Short task A:
In the report on Sri Lanka's win over South Africa, what caused Vishmi Gunaratne's dismissal? Answer in one to three sentences.
Short task B:
Continue the report on Sri Lanka's win over South Africa from its last sentence.

Selection:
*-*-*

Women's T20 WC: Inspired Sri Lanka sink South Africa on opening night
Cape Town: Sri Lanka claimed a famous three-run victory over hosts South Africa at Newlands on the opening night of the ICC Women's T20 World Cup 2023.
Captain Chamari Athapaththu led from the front with a wonderful 68 from 50 balls, her nation's highest-ever individual score at the showpiece tournament.
Having set South Africa 130 to win, Athapaththu's spinners took control with guile and discipline to secure a first T20I victory over the Proteas since 2016.
Sri Lanka made a slow start on Friday night, eking four runs out of the first three overs, but Athapaththu soon hit her stride and carved back-to-back fours off Nonkululeko Mlaba. Opener Harshitha Samarawickrama was far less fluent and her struggles came to an end when she chipped Nadine de Klerk to midwicket to depart for eight from 20 balls.
Now joined by 17-year-old Vishmi Gunaratne, Athapaththu didn't take a backward step and took De Klerk for five boundaries in nine balls. Vishmi took time to settle but matched her skipper's stroke play, lap-sweeping Mlaba to the rope and then hacking Shabnim Ismail for three fours in an over on her return to the attack.
Athapaththu and Vishmi put on 86 for the second wicket, Sri Lanka's highest partnership for any wicket at the T20 World Cup, but they departed abruptly in successive balls. Vishmi took a single to short cover that wasn't there, run out by Tazmin Brits for 35, before Athapaththu perished to long leg for a superb 68 to leave her side on 114 for three.
Ismail yorked Nilakshi de Silva in the penultimate over to slow Sri Lanka right down and Marizanne Kapp conceded only five from the last as South Africa were set 130 to win.
The hosts made a steady start, stymied when Tazmin Brits was struck on the helmet by the fifth ball of the reply, twice passing concussion tests from team doctors. Off-spinner Oshadi Ranasinghe joined up four dot balls in the penultimate powerplay over and Brits found extra cover to depart for 12.

*-*-*

Raw data:
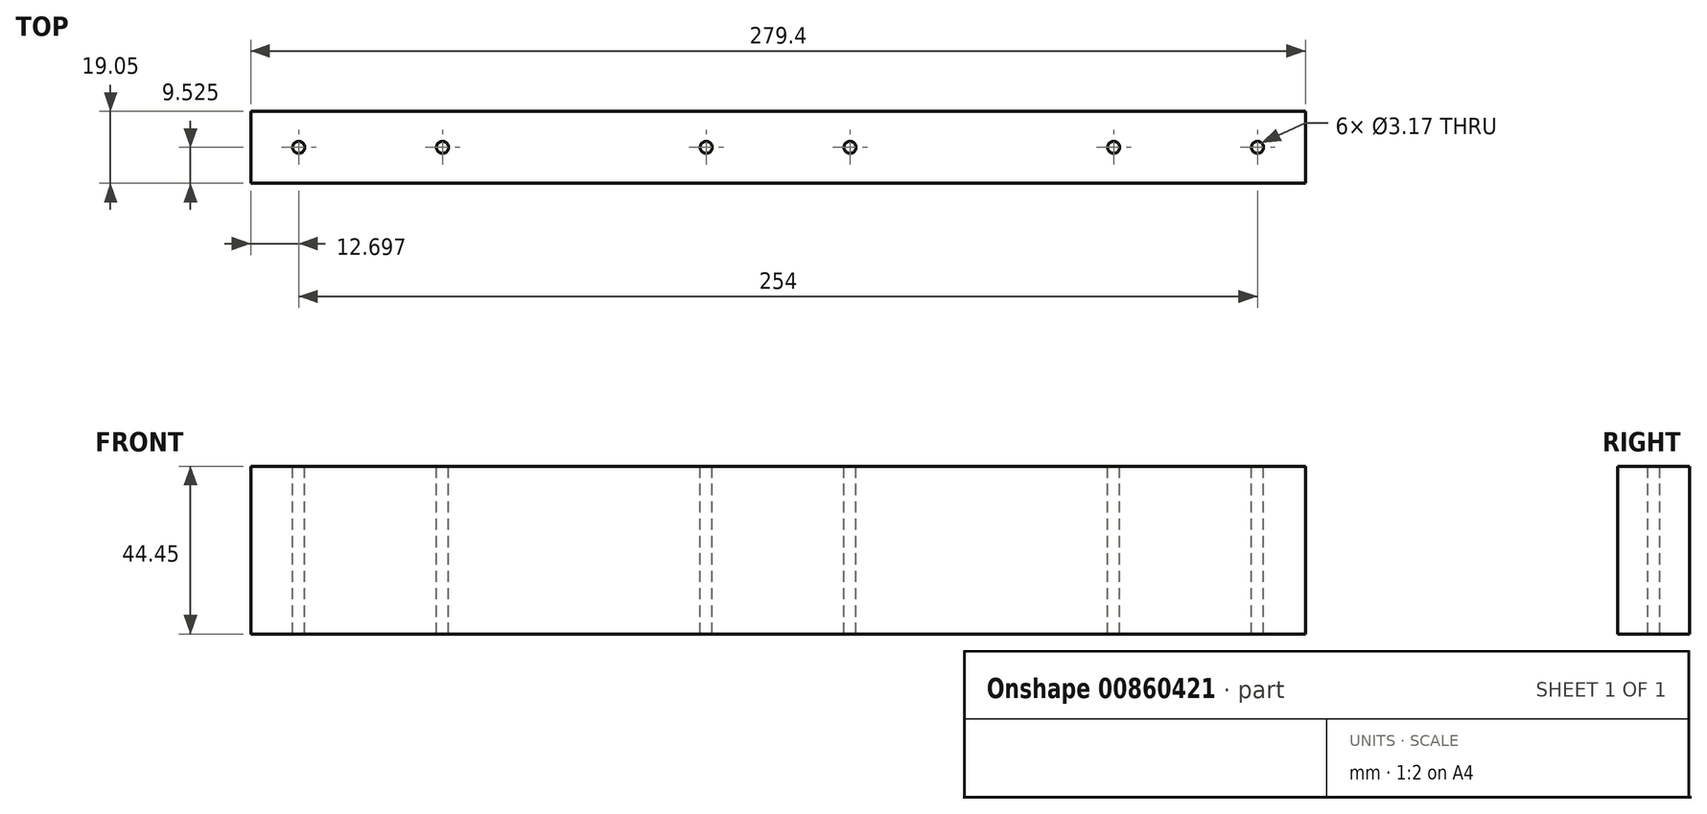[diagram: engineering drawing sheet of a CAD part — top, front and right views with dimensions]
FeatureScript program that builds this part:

*-*-*

Result A:
Vishmi Gunaratne was run out by Tazmin Brits for 35 because she tried a single to short cover that wasn't there.

Result B:
Marizanne Kapp offered stability but Sri Lanka claimed the Proteas' prize scalp in the eighth over when she holed out to Nilakshi de Silva at long leg off Inoka Ranaweera, dismissed for 11 at 44 for one.
Ranaweera struck again and the South African slide continued when Laura Wolvaardt top-edged a sweep onto her shoulder, pouched by Ranasinghe to go for 18. Chloe Tryon curbed her natural attacking instincts early on and chose the wrong ball to climb into, mistiming a leg-side slog and De Silva was steady under the catch once again.
Left-arm spinner Sugandika Kumari struck once more in the same over when Anneke Bosch dragged on, leaving South Africa in disarray at 72 for five. Proteas captain Sune Luus was left standing amid the wreckage and as the required rate climbed north of 10, she launched Ranasinghe over the long-on boundary.
Two balls later De Klerk tried the same but could only find the grasp of that fielder De Silva again, the hosts with it all to do at 95 for six.
The superb Ranaweera got the crucial wicket in the penultimate over, enticing Luus out of her crease for Anushka Sanjeewani to whip off the bails. Sinalo Jafta and Ismail were both run out in the closing stages to sink South African hopes.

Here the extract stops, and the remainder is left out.